Challenges persist, agree speakers at Riyadh GPCA Conference
The development of ‘circular’ polymers with recycled plastic content, investing in advanced recycling facilities as well as the announcement of key regional initiatives focused on sustainability demonstrate significant progress by the GCC polymer industry and the region’s leadership to adopt the circular economy.
However, more work lies ahead, said speakers at the recently concluded 11th Gulf Petrochemicals and Chemicals Association (GPCA) Plastics Conference in Riyadh, Saudi Arabia under the theme of ‘Plastics Reimagined: A Circular Future Awaits’.
A recent GPCA report, entitled ‘The Plastic Conversion Opportunity in the GCC: Moulding a Sustainable Future ‘Towards a Plastics Circular Economy’ and released at the GPCA Plastics Conference, has identified challenges such as an uncompetitive recycled plastics market, inadequate knowledge about the circular economy, high investment requirements and the high cost of products made in a circular economy model as barriers to further progress.
The report goes on to highlight unfavorable regulations, the complex international supply chain of the plastics industry as well as a lack of collaboration between stakeholders as obstacles to achieving a circular economy in the region.
The circular economy presents an enormous opportunity, with the World Economic Forum predicting that it will yield up to USD 4.5 trillion in economic benefits in the years to 2030. On a regional level, transforming the current linear model to a more circular approach can help drive progress on the Middle East Green initiative, the GCC governments’ national visions and enable regional signatories to meet their commitments to the Paris Agreement, while lowering emissions.
According to speakers at the two-day event, less than 10% of the plastics produced globally are ever recycled due to the diversity and variability of plastics waste, contamination, gaps in the existing infrastructure, and new demands of advanced recycling.
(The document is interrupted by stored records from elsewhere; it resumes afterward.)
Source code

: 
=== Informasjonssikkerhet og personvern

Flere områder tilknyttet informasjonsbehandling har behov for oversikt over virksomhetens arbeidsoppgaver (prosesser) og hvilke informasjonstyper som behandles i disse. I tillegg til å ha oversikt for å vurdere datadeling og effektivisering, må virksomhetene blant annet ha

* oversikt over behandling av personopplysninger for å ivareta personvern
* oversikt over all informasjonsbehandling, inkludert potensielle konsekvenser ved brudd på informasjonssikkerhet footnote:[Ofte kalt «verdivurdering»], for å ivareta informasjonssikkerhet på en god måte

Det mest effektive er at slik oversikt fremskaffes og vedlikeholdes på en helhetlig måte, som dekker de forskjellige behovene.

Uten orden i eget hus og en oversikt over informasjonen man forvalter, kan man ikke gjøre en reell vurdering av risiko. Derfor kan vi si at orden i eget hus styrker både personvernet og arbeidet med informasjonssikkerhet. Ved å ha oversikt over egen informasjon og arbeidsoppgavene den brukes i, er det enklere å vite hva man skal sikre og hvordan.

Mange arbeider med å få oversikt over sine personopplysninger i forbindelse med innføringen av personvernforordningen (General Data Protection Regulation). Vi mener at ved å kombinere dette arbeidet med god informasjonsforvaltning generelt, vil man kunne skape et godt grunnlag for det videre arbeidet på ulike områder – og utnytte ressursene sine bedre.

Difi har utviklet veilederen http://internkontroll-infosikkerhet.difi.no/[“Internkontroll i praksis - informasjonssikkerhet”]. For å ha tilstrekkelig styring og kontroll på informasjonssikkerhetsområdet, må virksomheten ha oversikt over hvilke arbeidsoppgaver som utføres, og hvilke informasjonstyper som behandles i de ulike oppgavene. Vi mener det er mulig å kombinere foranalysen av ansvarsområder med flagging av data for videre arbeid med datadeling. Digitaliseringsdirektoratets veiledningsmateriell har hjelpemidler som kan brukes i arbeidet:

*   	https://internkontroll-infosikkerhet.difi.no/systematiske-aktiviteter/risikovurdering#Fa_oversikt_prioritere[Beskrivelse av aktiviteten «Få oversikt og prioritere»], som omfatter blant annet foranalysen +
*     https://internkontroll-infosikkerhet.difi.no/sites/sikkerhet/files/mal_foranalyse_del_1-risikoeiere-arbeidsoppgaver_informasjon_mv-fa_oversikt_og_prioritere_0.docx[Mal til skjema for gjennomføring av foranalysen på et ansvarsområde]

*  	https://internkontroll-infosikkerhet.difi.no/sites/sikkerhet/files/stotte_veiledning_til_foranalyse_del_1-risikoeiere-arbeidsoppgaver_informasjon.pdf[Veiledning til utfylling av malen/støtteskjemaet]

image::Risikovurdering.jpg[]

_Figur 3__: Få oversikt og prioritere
An effective strategic response must be designed to address these issues and prevent over US$ 120bn from being lost through plastic waste annually, experts said.
Nadia Al Hajji, Deputy Chief Executive Officer, Projects and Business Development, PIC, and Vice–Chair, GPCA Plastics Committee, welcomed delegates, highlighting the importance of value chain collaboration to address the challenges facing the industry. Chemical recycling also came under the spotlight in the keynote address by Tim Stedman, CEO, Agilyx.
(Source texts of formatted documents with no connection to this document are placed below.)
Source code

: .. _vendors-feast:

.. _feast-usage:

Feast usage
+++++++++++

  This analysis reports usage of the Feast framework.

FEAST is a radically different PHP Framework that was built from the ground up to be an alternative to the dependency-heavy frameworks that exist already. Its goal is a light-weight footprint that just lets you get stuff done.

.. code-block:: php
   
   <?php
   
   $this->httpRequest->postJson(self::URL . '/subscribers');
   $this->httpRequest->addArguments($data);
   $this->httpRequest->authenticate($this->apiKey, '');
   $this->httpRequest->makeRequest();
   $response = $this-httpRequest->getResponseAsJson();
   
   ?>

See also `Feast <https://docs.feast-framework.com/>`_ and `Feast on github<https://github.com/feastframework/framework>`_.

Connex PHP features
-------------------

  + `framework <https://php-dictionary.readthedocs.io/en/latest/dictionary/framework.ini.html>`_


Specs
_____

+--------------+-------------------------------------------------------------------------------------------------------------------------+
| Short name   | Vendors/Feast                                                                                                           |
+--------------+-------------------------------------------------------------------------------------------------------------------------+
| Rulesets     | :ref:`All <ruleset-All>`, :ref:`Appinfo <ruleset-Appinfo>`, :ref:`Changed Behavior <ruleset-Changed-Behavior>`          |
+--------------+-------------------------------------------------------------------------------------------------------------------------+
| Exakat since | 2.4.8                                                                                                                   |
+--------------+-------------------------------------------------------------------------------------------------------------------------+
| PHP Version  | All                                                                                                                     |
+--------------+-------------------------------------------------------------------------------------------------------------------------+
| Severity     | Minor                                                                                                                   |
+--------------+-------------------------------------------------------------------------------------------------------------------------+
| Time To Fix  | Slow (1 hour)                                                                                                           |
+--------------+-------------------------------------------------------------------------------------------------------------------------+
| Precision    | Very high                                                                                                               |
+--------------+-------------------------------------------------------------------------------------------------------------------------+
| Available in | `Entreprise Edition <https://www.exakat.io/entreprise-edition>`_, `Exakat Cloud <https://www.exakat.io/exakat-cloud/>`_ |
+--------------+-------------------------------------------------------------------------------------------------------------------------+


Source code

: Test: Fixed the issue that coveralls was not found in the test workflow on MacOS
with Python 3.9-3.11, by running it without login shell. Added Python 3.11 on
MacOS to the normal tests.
On day one delegates heard from esteemed industry leaders including Naser Aldousari, CEO, EQUATE, and Chair of the GPCA Plastics Committee, who delivered the welcome address; Mutlaq Al-Morished, CEO, TASNEE; Marwan Frem, President, Napco National; and Eng. Bodour Mohammed Al-Meer, Sustainability Director, Supreme Committee for Delivery and Legacy, Qatar.
“The industry must promote recycling and the reuse of plastic products, which according to the WEF can extend the life of at least 20% of all plastic products. Greater collaboration, investing in research and innovation and adopting a life cycle approach will also be needed to enact change in the plastics circular economy in the region,” stated Dr. Abdulwahab Al-Sadoun, Secretary General, GPCA.
The GPCA Plastics Conference was held for the first time in Riyadh, Saudi Arabia, and attracted a record number of 425 delegates from more than 116 companies in the Arabian Gulf region and globally.